A8: We have replaced references 23, 36, and 37 with citations from other groups, as recommended. We have retained only self-citations directly supporting the methodology, establishing the study context, and explaining the hypothesis/aims, essential for clarity and accuracy in conveying the study’s findings and rationale.
Reviewer 2 Report
Comments and Suggestions for AuthorsThis is an unusually novel and sophisticated study describing important findings for both basic research on biological clocks, and for biomedical relevance. The database is unique, the analyses are thorough and the findings are significant and relevant to a large proportion of the human population if the findings generalize to less extreme latitudes. The methods capture the complexity of interactions between photoperiod, spectral quality of light, time of day and human circadian clock dynamics. This is especially intriguing because some arctic organisms appear to show only weak endogenous circadian clock regulation of behavior. Although the tables and text describing many (important) statistical associations among acronyms is somewhat confusing, Figures 1 and 2 provide excellent graphical representations of the patterns in the data.
I only have a few very minor suggestions:
Materials and Methods, line 119: Note that the three towns are in Russia.
Discussion, lines 329-330: should "melatonin phase" be "melatonin acrophase"?

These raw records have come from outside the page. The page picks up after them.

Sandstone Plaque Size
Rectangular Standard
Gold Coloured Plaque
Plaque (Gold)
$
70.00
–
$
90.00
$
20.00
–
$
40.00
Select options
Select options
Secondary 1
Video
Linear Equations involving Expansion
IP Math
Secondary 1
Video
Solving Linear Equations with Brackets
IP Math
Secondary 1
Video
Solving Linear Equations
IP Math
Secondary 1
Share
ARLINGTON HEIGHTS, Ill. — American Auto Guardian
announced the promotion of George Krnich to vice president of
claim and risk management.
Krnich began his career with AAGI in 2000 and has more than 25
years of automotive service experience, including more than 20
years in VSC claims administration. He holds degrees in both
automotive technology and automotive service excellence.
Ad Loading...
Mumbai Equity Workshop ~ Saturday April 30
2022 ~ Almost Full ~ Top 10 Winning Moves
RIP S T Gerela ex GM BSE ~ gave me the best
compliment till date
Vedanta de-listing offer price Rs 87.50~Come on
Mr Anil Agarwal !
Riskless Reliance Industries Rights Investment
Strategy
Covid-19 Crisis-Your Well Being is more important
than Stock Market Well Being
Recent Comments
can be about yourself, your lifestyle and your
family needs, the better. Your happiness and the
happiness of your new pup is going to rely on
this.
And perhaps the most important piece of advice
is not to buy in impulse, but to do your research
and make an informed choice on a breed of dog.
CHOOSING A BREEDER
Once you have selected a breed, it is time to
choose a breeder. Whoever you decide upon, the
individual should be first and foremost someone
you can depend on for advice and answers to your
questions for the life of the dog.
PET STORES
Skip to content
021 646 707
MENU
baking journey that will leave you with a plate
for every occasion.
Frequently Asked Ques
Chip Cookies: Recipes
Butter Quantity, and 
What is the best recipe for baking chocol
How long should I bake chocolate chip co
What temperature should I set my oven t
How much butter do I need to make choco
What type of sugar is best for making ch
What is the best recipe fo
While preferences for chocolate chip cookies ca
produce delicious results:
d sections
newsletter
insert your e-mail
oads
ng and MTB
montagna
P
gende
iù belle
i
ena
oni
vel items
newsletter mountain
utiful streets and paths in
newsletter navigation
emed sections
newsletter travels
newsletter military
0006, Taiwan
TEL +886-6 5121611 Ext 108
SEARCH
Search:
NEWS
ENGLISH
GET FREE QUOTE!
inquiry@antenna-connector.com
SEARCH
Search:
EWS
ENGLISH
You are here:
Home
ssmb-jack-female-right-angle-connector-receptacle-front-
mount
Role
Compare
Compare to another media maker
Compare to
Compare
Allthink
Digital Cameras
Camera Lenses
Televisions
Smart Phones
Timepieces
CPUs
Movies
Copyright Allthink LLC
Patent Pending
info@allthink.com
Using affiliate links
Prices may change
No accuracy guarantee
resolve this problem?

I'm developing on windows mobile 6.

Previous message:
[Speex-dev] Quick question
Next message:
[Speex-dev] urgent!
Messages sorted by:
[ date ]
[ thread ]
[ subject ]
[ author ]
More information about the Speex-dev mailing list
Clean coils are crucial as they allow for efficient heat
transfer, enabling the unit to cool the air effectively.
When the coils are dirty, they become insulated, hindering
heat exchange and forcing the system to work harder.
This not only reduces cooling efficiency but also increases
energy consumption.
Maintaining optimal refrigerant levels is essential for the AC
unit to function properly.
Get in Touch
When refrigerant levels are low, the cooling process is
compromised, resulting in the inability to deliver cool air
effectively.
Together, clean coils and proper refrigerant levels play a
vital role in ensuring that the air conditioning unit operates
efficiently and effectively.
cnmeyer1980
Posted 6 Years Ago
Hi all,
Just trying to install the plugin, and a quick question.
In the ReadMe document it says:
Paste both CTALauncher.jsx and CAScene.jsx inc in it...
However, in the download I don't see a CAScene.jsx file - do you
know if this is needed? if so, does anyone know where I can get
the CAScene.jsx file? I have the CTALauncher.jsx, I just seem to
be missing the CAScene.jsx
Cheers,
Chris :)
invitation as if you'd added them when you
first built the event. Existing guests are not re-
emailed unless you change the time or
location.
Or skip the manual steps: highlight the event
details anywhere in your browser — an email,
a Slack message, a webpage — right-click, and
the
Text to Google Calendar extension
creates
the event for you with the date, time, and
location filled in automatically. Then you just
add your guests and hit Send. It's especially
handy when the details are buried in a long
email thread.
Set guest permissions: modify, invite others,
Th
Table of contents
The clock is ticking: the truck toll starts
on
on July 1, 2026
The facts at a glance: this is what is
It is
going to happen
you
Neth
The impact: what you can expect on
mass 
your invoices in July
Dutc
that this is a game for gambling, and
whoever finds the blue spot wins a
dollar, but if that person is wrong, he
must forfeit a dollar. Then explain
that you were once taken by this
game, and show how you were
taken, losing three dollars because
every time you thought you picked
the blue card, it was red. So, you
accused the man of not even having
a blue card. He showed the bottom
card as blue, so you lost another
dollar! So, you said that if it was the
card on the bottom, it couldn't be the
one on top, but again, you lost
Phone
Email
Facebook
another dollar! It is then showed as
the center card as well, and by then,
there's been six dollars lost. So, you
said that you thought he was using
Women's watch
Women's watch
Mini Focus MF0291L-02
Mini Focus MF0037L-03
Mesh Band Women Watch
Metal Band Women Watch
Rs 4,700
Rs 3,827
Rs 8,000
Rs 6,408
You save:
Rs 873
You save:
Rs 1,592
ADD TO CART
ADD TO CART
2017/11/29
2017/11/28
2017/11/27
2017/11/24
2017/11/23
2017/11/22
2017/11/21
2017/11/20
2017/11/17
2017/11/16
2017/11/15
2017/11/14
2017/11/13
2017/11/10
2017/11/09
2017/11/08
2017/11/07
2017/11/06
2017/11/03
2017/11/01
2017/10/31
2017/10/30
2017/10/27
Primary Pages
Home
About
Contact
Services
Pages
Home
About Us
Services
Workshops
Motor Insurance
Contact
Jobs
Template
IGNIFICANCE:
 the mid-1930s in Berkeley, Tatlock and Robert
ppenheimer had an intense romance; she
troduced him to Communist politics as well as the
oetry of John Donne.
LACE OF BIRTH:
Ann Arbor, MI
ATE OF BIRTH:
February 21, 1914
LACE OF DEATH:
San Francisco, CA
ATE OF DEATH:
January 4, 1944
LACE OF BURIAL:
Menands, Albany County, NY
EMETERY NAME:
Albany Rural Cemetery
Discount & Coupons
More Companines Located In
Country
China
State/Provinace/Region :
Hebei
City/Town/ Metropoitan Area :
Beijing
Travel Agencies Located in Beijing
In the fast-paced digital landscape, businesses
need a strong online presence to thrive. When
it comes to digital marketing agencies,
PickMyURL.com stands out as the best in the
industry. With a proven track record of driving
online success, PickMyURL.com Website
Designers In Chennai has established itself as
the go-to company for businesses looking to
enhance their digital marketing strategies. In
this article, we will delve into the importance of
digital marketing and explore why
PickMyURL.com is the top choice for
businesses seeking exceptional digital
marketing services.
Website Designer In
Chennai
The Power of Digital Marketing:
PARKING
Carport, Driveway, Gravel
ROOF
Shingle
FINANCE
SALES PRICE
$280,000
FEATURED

Discussion, line 330: Delete "research demonstrates"?
Lines 399-400: Supplementary Materials: Include these as another figure in the text? It's is only a small additional amount of data but it is relevant and, in my opinion, worth including in the main text. It's more trouble (to readers) than it's worth to bury one small table in a supplemental file.
Author Response
This is an unusually novel and sophisticated study describing important findings for both basic research on biological clocks, and for biomedical relevance. The database is unique, the analyses are thorough and the findings are significant and relevant to a large proportion of the human population if the findings generalize to less extreme latitudes. The methods capture the complexity of interactions between photoperiod, spectral quality of light, time of day and human circadian clock dynamics. This is especially intriguing because some arctic organisms appear to show only weak endogenous circadian clock regulation of behavior. Although the tables and text describing many (important) statistical associations among acronyms is somewhat confusing, Figures 1 and 2 provide excellent graphical representations of the patterns in the data.
We appreciate the Reviewer’s thorough evaluation of our work and are grateful for the encouraging feedback.
I only have a few very minor suggestions:
Comments:
Q1: Materials and Methods, line 119: Note that the three towns are in Russia.
A1: Done.
Q2: Discussion, lines 329-330: should "melatonin phase" be "melatonin acrophase"?
A2: Changed text to acrophase.
Q3: Discussion, line 330: Delete "research demonstrates"?.
A3: Done.
Q4: Lines 399-400: Supplementary Materials: Include these as another figure in the text? It's is only a small additional amount of data but it is relevant and, in my opinion, worth including in the main text. It's more trouble (to readers) than it's worth to bury one small table in a supplemental file.
A4: We are grateful to the Reviewer for this suggestion. We now moved Supplemental Table to the main text. It is now Table 3.